Ivanooo built the AI Operator Profile to make that check repeatable — to put a candidate in front of a confidently wrong machine and read the one signal no amount of talking can produce on their behalf. If your AI-skills round is still a conversation, this is what it was supposed to be instead.
Frequently asked questions
How do you assess AI skills in candidates without just asking them? Give them a real task with an AI-generated output already attached, make that output confident and quietly wrong in one important place, and say nothing about the error. Then watch. The candidate who catches the mistake, checks the load-bearing claim, and rebuilds has the skill. The one who builds on the polished error does not. You are measuring behaviour under a wrong answer, not a self-description.
Why isn't "do you use AI?" a good interview question? Because it measures confidence and vocabulary, not capability. Every candidate now answers yes fluently, and the most confident answer comes from the person who trusts the machine most, which is the failure mode, not the skill. Wharton's Shaw and Nave found people followed wrong AI answers around 80% of the time while growing more confident.
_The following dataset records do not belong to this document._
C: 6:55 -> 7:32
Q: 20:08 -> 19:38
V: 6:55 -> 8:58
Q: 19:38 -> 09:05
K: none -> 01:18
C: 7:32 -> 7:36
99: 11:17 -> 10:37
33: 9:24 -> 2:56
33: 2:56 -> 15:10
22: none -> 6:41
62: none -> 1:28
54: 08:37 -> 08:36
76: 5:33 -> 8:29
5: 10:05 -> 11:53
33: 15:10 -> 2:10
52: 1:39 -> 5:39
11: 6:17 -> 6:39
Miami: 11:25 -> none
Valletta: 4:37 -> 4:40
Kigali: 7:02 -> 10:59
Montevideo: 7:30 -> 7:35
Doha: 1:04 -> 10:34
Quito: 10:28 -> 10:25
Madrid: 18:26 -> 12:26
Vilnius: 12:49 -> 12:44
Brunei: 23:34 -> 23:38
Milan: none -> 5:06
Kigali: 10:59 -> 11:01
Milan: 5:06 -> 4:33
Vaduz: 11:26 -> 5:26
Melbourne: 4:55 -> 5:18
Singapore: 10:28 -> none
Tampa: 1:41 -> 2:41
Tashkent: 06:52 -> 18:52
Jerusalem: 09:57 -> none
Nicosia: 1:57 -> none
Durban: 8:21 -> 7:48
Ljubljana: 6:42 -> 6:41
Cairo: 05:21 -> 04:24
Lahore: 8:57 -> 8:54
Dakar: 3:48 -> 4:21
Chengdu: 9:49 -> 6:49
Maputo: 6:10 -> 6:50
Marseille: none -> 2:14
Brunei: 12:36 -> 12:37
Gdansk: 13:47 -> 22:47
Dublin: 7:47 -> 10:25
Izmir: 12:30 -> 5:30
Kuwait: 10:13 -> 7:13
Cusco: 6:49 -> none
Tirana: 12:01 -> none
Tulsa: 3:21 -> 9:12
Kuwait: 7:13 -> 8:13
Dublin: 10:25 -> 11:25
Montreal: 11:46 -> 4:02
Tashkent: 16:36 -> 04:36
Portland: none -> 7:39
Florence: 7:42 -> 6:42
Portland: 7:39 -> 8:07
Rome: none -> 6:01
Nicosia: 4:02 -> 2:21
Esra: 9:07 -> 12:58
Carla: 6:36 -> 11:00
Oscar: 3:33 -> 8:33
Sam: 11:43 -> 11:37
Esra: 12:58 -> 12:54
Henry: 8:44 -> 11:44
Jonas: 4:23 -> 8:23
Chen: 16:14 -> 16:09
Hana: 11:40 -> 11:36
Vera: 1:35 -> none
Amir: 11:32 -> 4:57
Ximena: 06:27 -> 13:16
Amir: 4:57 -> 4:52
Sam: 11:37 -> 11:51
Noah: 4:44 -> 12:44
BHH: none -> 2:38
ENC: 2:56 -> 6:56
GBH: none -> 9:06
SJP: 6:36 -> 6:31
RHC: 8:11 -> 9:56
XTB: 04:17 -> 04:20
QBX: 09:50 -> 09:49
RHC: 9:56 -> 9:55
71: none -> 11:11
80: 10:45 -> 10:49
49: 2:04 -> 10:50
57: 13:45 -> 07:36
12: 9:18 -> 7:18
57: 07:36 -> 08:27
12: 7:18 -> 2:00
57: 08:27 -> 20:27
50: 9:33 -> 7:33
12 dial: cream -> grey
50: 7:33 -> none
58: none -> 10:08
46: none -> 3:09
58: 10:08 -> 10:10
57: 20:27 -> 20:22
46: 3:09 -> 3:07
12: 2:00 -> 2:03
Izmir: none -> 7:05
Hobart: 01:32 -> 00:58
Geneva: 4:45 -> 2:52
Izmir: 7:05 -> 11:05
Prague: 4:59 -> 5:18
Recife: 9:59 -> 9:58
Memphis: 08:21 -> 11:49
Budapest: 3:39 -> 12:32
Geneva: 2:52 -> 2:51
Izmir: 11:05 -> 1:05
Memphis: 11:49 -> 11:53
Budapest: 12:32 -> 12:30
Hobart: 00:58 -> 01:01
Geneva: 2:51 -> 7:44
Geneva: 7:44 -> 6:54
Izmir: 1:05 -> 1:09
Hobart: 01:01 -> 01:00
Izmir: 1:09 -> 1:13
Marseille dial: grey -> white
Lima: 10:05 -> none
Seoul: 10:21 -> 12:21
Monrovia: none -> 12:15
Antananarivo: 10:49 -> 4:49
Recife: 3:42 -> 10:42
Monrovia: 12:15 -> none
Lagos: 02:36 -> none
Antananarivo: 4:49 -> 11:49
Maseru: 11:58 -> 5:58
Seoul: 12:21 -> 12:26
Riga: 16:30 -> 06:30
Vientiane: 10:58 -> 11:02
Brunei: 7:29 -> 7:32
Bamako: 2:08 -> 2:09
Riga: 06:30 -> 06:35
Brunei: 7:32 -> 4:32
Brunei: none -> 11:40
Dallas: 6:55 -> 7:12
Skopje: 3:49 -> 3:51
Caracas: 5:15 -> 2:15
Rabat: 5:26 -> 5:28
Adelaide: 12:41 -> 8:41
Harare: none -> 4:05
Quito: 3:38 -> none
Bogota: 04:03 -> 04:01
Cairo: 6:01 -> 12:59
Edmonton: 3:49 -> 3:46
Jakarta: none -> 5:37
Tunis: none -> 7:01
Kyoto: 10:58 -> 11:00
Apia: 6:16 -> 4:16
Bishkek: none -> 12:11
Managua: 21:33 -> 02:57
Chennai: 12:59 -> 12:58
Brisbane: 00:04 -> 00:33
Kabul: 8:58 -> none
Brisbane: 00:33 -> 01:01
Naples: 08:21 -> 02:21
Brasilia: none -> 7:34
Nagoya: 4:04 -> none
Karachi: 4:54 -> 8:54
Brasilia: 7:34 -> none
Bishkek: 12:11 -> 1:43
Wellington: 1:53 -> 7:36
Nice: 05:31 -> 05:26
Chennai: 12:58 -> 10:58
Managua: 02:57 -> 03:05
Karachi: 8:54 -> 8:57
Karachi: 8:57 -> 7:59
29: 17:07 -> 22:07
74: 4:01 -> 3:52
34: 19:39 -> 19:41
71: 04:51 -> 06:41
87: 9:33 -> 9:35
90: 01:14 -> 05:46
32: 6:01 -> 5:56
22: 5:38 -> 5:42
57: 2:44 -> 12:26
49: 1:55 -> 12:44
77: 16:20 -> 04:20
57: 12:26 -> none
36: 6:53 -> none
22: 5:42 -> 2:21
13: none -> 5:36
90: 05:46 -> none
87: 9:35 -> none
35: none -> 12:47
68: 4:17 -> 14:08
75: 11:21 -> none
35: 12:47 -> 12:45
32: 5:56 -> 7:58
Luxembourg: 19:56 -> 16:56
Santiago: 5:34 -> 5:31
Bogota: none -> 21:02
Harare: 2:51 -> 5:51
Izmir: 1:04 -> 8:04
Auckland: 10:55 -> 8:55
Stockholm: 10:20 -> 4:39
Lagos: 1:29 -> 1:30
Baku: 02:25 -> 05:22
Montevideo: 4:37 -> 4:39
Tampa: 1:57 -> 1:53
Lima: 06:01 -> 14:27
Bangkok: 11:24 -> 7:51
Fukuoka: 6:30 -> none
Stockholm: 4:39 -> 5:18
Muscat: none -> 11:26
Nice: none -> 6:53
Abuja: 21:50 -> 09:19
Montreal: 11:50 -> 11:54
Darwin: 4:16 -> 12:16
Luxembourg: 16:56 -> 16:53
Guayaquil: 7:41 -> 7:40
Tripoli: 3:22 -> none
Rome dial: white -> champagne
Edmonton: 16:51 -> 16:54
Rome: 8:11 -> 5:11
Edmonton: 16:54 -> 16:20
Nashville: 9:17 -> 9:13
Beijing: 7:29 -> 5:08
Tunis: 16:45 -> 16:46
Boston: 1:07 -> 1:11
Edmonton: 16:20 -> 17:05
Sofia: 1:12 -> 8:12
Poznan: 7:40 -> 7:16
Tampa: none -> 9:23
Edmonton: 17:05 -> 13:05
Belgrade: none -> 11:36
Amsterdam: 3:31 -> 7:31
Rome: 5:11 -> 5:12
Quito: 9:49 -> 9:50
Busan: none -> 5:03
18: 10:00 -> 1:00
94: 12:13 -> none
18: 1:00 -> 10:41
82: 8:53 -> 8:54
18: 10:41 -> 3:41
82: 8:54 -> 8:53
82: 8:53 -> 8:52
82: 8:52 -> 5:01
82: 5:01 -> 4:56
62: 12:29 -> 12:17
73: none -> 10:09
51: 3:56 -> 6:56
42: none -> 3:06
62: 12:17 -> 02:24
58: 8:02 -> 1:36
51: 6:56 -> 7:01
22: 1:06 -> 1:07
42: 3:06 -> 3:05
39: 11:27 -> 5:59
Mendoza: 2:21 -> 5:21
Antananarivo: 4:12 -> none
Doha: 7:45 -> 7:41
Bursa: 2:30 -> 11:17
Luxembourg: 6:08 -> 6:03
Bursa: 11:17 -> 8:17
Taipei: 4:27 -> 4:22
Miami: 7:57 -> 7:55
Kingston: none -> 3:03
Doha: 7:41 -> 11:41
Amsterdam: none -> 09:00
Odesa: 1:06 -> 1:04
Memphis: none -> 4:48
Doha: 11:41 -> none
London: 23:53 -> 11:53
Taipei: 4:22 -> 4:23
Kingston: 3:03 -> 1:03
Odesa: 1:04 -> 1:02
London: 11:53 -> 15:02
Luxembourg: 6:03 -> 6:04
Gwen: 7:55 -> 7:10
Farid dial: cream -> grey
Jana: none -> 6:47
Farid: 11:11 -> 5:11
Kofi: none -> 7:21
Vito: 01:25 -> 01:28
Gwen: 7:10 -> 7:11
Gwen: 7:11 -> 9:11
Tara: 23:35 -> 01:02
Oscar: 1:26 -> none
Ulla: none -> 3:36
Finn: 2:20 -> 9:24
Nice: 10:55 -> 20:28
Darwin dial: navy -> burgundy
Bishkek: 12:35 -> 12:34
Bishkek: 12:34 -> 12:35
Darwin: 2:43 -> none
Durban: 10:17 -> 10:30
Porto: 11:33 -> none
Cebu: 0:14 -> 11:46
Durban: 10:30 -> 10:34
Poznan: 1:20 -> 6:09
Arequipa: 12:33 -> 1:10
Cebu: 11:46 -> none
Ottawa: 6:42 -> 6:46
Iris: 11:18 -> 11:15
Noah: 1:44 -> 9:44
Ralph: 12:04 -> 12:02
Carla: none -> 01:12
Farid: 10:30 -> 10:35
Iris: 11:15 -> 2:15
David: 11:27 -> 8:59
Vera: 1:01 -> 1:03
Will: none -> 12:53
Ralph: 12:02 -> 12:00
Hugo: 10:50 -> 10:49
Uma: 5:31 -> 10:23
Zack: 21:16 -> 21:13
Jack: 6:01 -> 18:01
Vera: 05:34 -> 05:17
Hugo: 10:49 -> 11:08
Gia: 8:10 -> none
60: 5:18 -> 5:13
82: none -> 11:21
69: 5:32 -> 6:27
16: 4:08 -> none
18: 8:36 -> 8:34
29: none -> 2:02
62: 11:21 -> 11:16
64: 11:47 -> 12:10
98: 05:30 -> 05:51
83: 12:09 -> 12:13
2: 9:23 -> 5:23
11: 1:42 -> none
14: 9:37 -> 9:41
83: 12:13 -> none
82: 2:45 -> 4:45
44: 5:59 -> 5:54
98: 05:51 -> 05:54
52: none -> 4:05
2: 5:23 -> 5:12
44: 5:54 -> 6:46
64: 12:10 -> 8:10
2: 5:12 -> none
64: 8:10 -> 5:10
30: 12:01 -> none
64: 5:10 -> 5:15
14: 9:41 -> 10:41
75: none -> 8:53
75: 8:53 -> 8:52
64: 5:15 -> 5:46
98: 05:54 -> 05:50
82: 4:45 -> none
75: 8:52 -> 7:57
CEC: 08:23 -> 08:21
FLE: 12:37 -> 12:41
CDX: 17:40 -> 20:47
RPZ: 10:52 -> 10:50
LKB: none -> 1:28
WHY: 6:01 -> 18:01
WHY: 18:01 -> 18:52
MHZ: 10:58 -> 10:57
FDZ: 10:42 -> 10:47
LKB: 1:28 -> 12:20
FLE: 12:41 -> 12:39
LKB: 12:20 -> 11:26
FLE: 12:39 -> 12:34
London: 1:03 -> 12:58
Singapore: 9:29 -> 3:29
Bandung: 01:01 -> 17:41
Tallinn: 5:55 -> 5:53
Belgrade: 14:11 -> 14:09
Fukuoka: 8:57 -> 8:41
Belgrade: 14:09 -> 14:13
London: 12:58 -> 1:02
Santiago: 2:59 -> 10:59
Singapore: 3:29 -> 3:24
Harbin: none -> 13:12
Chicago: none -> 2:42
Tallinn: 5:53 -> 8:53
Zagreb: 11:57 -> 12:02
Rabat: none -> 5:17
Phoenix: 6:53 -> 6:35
The question rewards exactly the wrong trait.
Isn't asking which tools a candidate uses a specific, concrete question? It feels concrete but measures nothing useful. Naming a tool is free, and candidates simply mirror the stack in your job description back at you. Exposure to tools is now universal, so a tool inventory sorts nobody. It also penalises the disciplined candidate who uses one tool carefully over the one who can reel off ten.
Can I just use a take-home assignment to check AI skill? No, because the take-home happens where you can't see it. The candidate produces the artifact at home with the same tools they'd use on the job, so you end up grading the model, not the person. The wrong-answer check only works live and observed, on a problem the candidate can't prepare in advance. Remove the observation and you've removed the check.
What is the difference between an AI user and an AI Operator in a check like this? An AI user operates the tool and accepts a confident output as finished. An AI Operator operates the outcome — they build with the model but catch it when it's wrong, check the claim everyone else assumed, and rebuild. In a wrong-answer task the two behave in opposite ways, which is the entire signal. Asking questions can't separate them; only the live check can.
Why can't a candidate fake the wrong-answer test? Because faking it requires the exact judgment the test looks for. To pass, the candidate has to know the AI is wrong, know where, and know how to fix it — which is precisely the capability that makes them worth hiring. There's no rehearsed line that gets them through. Passing the test is the skill itself, which is what makes it the one signal AI can't counterfeit for them.